Reputation: 25
I have 9880 records in a data frame, I am trying to split it into 9 groups of 1000 each and the last group will have 880 records and also name them accordingly. I used for-loop for 1-9 groups but manually for the last 880 records, but i am sure there are better ways to achieve this,
library(sqldf)
for (i in 0:8)
{
assign(paste("test",i,sep="_"),as.data.frame(final_9880[((1000*i)+1):(1000*(i+1)), (1:53)]))
}
test_9<- num_final_9880[9001:9880,1:53]
also am unable to append all the parts in one for-loop!
#append all parts
all_9880<-rbind(test_0,test_1,test_2,test_3,test_4,test_5,test_6,test_7,test_8,test_9)
Any help is appreciated, thanks!
Upvotes: 1
Views: 1186
Reputation: 5617
A small variation on this solution
ls <- split(final_9880, rep(0:9, each = 1000, length.out = 9880)) # edited to Roman's suggestion
for(i in 1:10) assign(paste("test",i,sep="_"), ls[[i]])
Your command for binding should work.
+-------+
**EXERCISE A**
Retype the part of the data frame splitting thread from "for (i in 0:8)" up to and including "is appreciated, thanks!".
+-------+
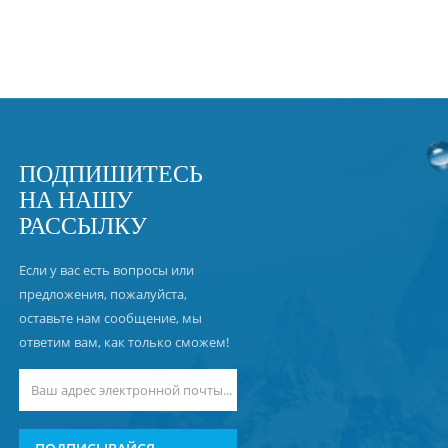
ПОДПИШИТЕСЬ
НА НАШУ
РАССЫЛКУ
Если у вас есть вопросы или
предложения, пожалуйста,
оставьте нам сообщение, мы
ответим вам, как только сможем!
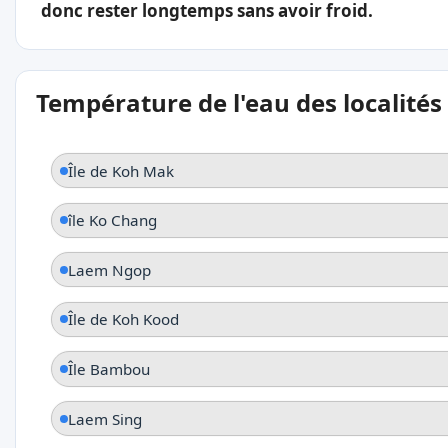
donc rester longtemps sans avoir froid.
Température de l'eau des localités
Île de Koh Mak
île Ko Chang
Laem Ngop
Île de Koh Kood
Île Bambou
Laem Sing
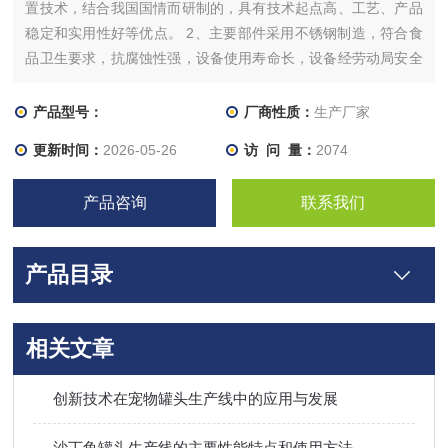
置技术，结合我国国情而研制的，具有技术起点高、工艺、产品
稳定和实用性好等优点。 2、主要部件采用不锈钢制造，符合食
品卫生要求，抗腐蚀性强，设备使用寿命长，设备经劳动局安全
检查合格、保护装置安全可靠。
产品型号：
厂商性质：
生产厂家
更新时间：
2026-05-26
访 问 量：
2074
产品咨询
联系我们
产品目录
相关文章
创新技术在宠物罐头生产线中的应用与发展
沙丁鱼罐头生产线的主要性能特点和使用方法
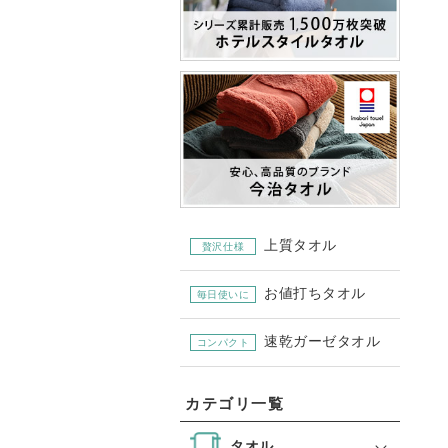
上質タオル
贅沢仕様
お値打ちタオル
毎日使いに
速乾ガーゼタオル
コンパクト
カテゴリ一覧
タオル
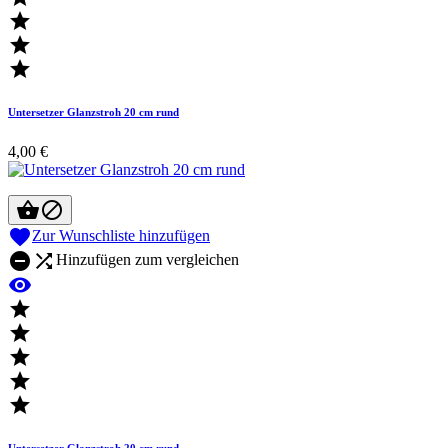



Untersetzer Glanzstroh 20 cm rund
4,00 €



Zur Wunschliste hinzufügen


Hinzufügen zum vergleichen






Untersetzer Glanzstroh 20 cm rund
+-------+
**EXERCISE B**
Repeat every line of the records above word for word, leaving out the pictures.

**RESULT A**
for (i in 0:8)
{
assign(paste("test",i,sep="_"),as.data.frame(final_9880[((1000*i)+1):(1000*(i+1)), (1:53)]))
}
test_9<- num_final_9880[9001:9880,1:53]
also am unable to append all the parts in one for-loop!
#append all parts
all_9880<-rbind(test_0,test_1,test_2,test_3,test_4,test_5,test_6,test_7,test_8,test_9)
Any help is appreciated, thanks!

**RESULT B**
ПОДПИШИТЕСЬ
НА НАШУ
РАССЫЛКУ
Если у вас есть вопросы или
предложения, пожалуйста,
оставьте нам сообщение, мы
ответим вам, как только сможем!
donc rester longtemps sans avoir froid.
Température de l'eau des localités
Île de Koh Mak
île Ko Chang
Laem Ngop
Île de Koh Kood
Île Bambou
Laem Sing
置技术，结合我国国情而研制的，具有技术起点高、工艺、产品
稳定和实用性好等优点。 2、主要部件采用不锈钢制造，符合食
品卫生要求，抗腐蚀性强，设备使用寿命长，设备经劳动局安全
检查合格、保护装置安全可靠。
产品型号：
厂商性质：
生产厂家
更新时间：
2026-05-26
访 问 量：
2074
产品咨询
联系我们
产品目录
相关文章
创新技术在宠物罐头生产线中的应用与发展
沙丁鱼罐头生产线的主要性能特点和使用方法
上質タオル
贅沢仕様
お値打ちタオル
毎日使いに
速乾ガーゼタオル
コンパクト
カテゴリ一覧
タオル



Untersetzer Glanzstroh 20 cm rund
4,00 €



Zur Wunschliste hinzufügen


Hinzufügen zum vergleichen






Untersetzer Glanzstroh 20 cm rund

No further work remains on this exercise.